Herbst-Anemonen (Anemone hupehensis) gedeihen am besten im Halbschatten auf frischem bis feuchtem nährstoffreichen Untergrund. Dabei bevorzugen sie kühle Lagen. Doch die meisten Sorten, insbesondere die Abkömmlinge von "Anemone tomentosa", gelten als anpassungsfähig und wachsen auch am sonnigen Gehölzrand und auf lichtschattigen Rabatten. Allerdings neigen sie bei einseitiger Beschattung dazu, stark dem Licht entgegen zu wachsen und dadurch an Standfestigkeit zu verlieren. Oft zeigen die Pflanzen dann auch ein lockeres Wuchsbild, an schattigen Standorten lässt die Blühfreudigkeit deutlich nach.

Bis zu ihrer optimalen Entwicklung vergehen mehrere Jahre. So benötigten einige Sorten wie "Elegans" durchaus drei Jahre, um ihre volle Schönheit zu entwickeln, erklären die Gartenexperten. Während dieser Zeit sollten die Pflanzen nicht von starkwüchsigen Nachbarn bedrängt werden. Bei gutem Nährstoffangebot und günstiger Witterung erreichen sie dann sogar erstaunliche Wuchshöhen.

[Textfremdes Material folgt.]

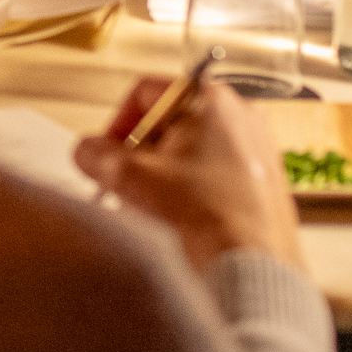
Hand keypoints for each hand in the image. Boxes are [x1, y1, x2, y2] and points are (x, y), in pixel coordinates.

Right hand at [74, 77, 303, 273]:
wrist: (253, 259)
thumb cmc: (209, 213)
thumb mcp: (132, 177)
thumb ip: (97, 155)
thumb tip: (88, 152)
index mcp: (210, 99)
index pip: (146, 92)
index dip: (117, 122)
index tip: (109, 152)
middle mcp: (239, 114)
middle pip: (169, 121)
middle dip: (141, 153)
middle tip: (129, 180)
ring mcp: (256, 146)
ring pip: (191, 147)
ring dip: (164, 171)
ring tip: (156, 202)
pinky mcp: (263, 177)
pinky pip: (215, 169)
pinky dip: (192, 186)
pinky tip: (182, 214)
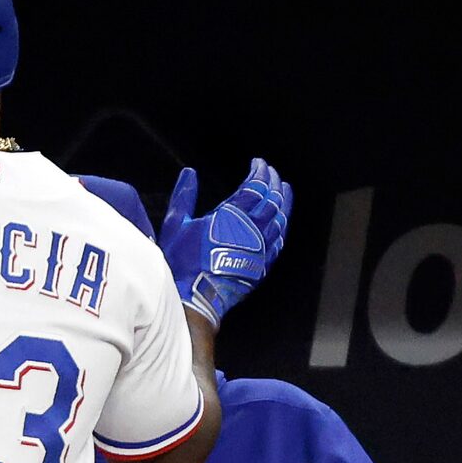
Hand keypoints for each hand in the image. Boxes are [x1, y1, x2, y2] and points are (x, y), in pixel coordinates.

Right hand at [159, 158, 292, 326]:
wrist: (194, 299)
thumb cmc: (182, 263)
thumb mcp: (177, 225)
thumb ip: (184, 196)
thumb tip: (190, 173)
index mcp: (232, 215)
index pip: (256, 185)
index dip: (260, 171)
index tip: (258, 163)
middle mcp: (252, 229)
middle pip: (272, 199)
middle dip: (274, 182)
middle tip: (273, 173)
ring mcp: (260, 248)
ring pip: (280, 219)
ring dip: (284, 201)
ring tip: (284, 190)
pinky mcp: (262, 266)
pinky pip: (279, 242)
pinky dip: (282, 227)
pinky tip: (282, 220)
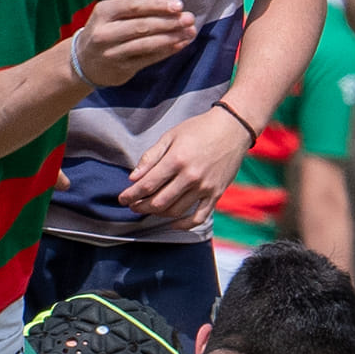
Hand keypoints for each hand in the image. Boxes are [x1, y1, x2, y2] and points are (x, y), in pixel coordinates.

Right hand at [71, 0, 197, 90]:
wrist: (84, 61)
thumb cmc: (106, 31)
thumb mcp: (113, 14)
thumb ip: (137, 6)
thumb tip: (165, 3)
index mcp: (104, 12)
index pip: (134, 6)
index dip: (158, 5)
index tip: (179, 5)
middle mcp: (105, 32)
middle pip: (142, 25)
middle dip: (169, 22)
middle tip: (190, 19)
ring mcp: (112, 52)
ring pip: (146, 44)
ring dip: (172, 37)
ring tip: (190, 32)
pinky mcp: (121, 68)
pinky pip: (148, 59)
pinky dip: (166, 51)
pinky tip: (180, 45)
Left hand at [120, 103, 248, 226]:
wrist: (232, 129)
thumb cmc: (199, 129)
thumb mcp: (170, 136)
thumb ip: (151, 157)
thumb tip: (133, 178)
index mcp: (176, 160)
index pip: (147, 184)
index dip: (131, 194)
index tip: (122, 199)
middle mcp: (190, 177)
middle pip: (159, 201)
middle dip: (141, 206)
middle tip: (132, 206)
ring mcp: (205, 187)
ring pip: (176, 210)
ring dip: (158, 214)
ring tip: (149, 210)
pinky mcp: (216, 194)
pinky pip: (199, 217)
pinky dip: (184, 224)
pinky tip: (173, 224)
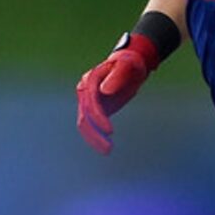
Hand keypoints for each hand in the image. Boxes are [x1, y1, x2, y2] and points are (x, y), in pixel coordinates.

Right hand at [76, 31, 159, 154]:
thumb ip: (116, 77)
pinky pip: (93, 124)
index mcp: (90, 80)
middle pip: (84, 116)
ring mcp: (89, 100)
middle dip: (95, 134)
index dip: (98, 118)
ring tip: (108, 151)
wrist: (131, 64)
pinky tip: (108, 146)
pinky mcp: (96, 107)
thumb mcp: (127, 66)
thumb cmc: (130, 62)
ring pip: (85, 123)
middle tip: (108, 149)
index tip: (110, 131)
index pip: (90, 102)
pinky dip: (98, 135)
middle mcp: (85, 91)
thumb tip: (105, 90)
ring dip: (94, 138)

Wie für alle herbstblühenden Stauden ist auch bei Herbst-Anemonen das Frühjahr die beste Pflanzzeit. Wird ausnahmsweise im Herbst gepflanzt, so ist ein Winterschutz im ersten Jahr erforderlich. Einmal eingewachsen, sind die Pflanzen dann in der Regel winterhart und dauerhaft, wobei sich die von "Anemone tomentosa" abstammenden Formen ("Robustissima", "Serenade", "Septemberglanz", "Albadura") als besonders robust erwiesen haben.